Final Project CS410, UIUC Group Name: TTIS 5
- Zhengkai Zhang (zz68) - Captain
- Yuan Chung Ho (ych11)
- Wan Feng Cai (wfcai2)
- Xinqian Xiang (xinqian6)
- Zheng Ma (zhengma3)
We receive a mass amount of information everyday, for example advertisements from email and push notifications from search engines, and it comes with a link to another page. We scan through titles and quickly make decisions whether we are interested or not. It is time consuming in searching through the interesting information. Therefore, we are encouraged to seek a way to pick out useful information to make our life more efficient.
We are presenting a tool called HyperLink classification that helps users to identify whether a link they receive from email or search engine (eg: google) meets their needs.
The tool includes the following features:
- Develop a list of categories and corresponding keywords.
- The user profiles were built based on their selection of interesting categories.
- Scrape text from user-provided url. Remove stop words and rank text based on counts.
- Generate top key phrases about the text and perform sentiment analysis
We have 2 main code files
app.pymodule.py
Packages required:
- mysql
- beautifulsoup
- Flask
- nltk
People who want to know high levels of a given url without reading through all the text.
The requirements.txt file should list all Python libraries and they will be installed using:
pip install -r requirements.txt
- git clone https://github.com/xinqianx/CourseProject.git
- download postgreappp from https://postgresapp.com/
- install the postgreapp and create a new server with port 5430
- setup the password for server 5430's default user postgres with kaikai49 (code db link: "postgresql://postgres:kaikai49@localhost:5430")
- source source
venv/bin/activate(it include all package needed) if not have venv dopip3 install -r requirements.txtwill install dependencies python3 import.py(set up the default category)python3 app.py(start the app)- http://127.0.0.1:5000/user router to create new user, http://127.0.0.1:5000 root router to use the app
We developed two main front end: one is /user page which allows users to create new user profiles with their names and select categories for themselves. The root page of the UI is app.user/admin which is able to pick the user the created and input the url they want to classify. It will return the summary of the link, and user will able to select they like the link content or not.
We defined APIs to update/delete/create/insert user's feedback. Also, we defined API to update/delete/create categories. With the router page, when user submit form of url. It will process the link with our scraping logic to get all the content. After get the content we will do the algorithm to get the classification result. Our logic will penilize the longer content and increase the threshold to pick an appeared word if it is in the longer document/web page. It will return the top keywords and categories for the web page, and we also compute the sentiment summary for the web page. It will decide if user has the same interested keywords with the web page and show the classifcation decision as yes or no. After User get the result, user can select yes interested with the link then it will add the top keyword to user's feedback list. Even the link don't has the user's interested categories if the user select yes. Next time user input similar web site with this website it could make decision become true since we add feedback from user as consideration.
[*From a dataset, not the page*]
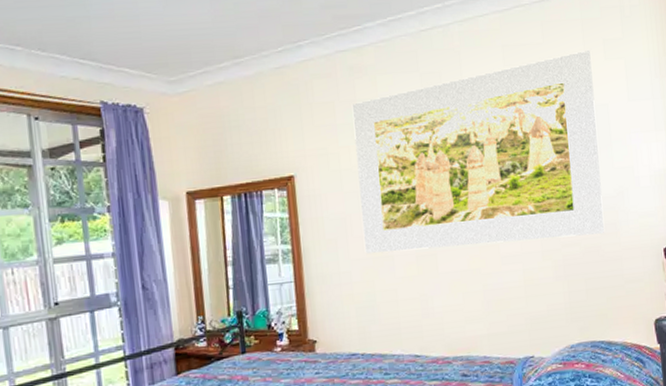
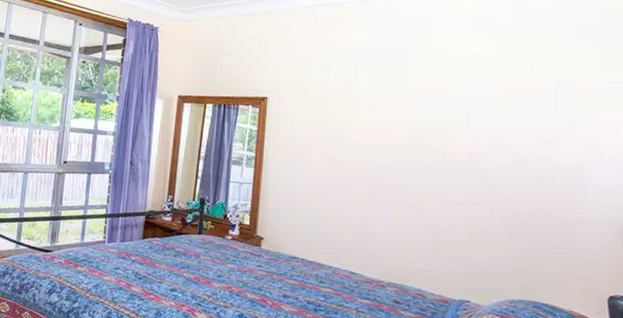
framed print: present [351,50,605,254] -> none [318,31,562,200]

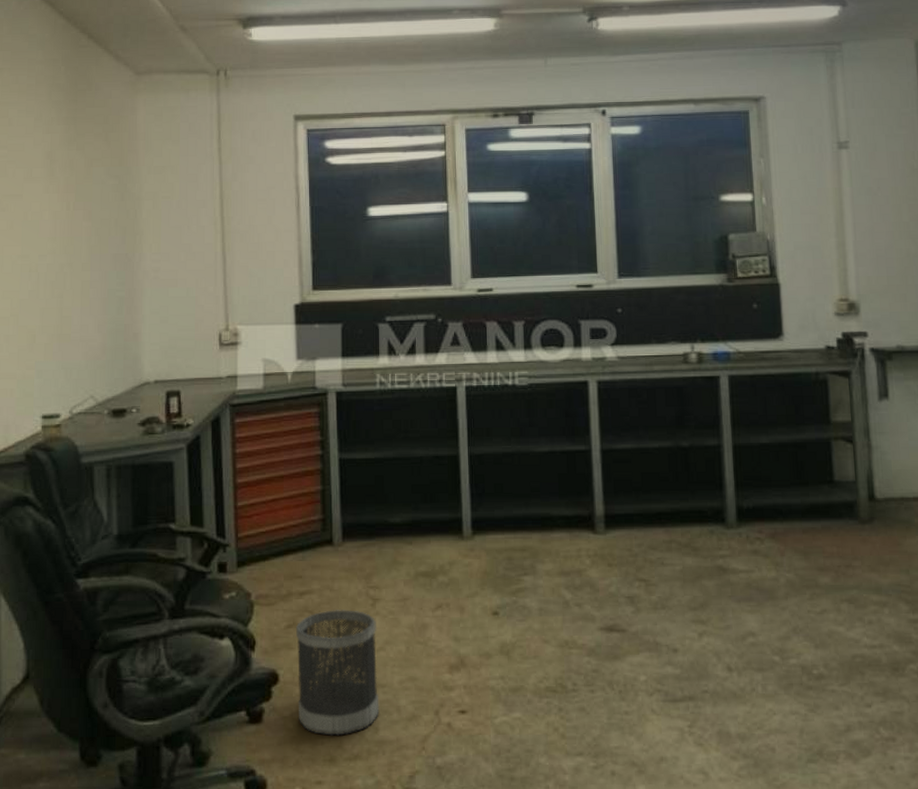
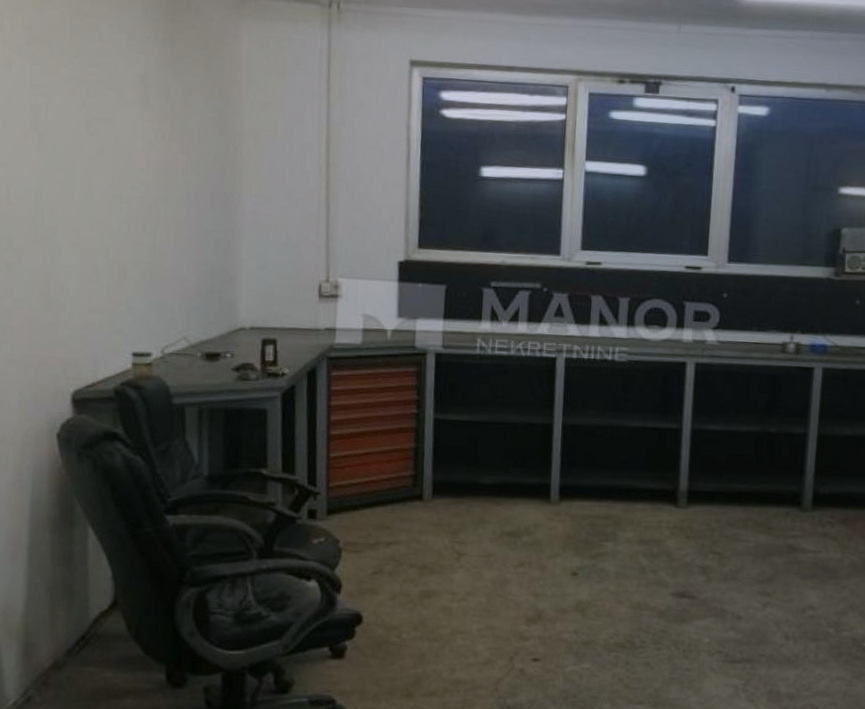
wastebasket: present [295,610,380,736] -> none [378,560,460,674]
We obtain category in two ways: build category inventory in database and update category by users. First, we generate a category inventory in our database. We include 10 different categories, each contain top 30 keywords in terms of popularity. For example, swimming and table tennis are included in the sports category. Then, when users update their interest, category will also be added or updated.
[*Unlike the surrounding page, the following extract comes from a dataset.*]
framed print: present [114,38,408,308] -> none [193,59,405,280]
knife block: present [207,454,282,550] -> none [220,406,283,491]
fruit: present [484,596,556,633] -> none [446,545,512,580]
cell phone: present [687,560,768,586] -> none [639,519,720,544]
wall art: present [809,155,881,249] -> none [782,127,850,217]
Given the goal of the hyperlink classification, we first remove stop words and extract english words only.
For the text data from the above step, we decided a changeable threshold which depends on the length of the url text data size. Similar to IDF, we set bigger threshold value for larger data set and smaller one for smaller data set.
In the end,we utilize a pre-trained model and nltk library to find the top frequent key phrases. The top keywords return to the user to help him or her make decision whether this url is interesting to him or her. The categories identified for the url can also assist users to identify whether they may like the link. For the sentiment analysis, we make judgement about the url which will also be a good reference for users.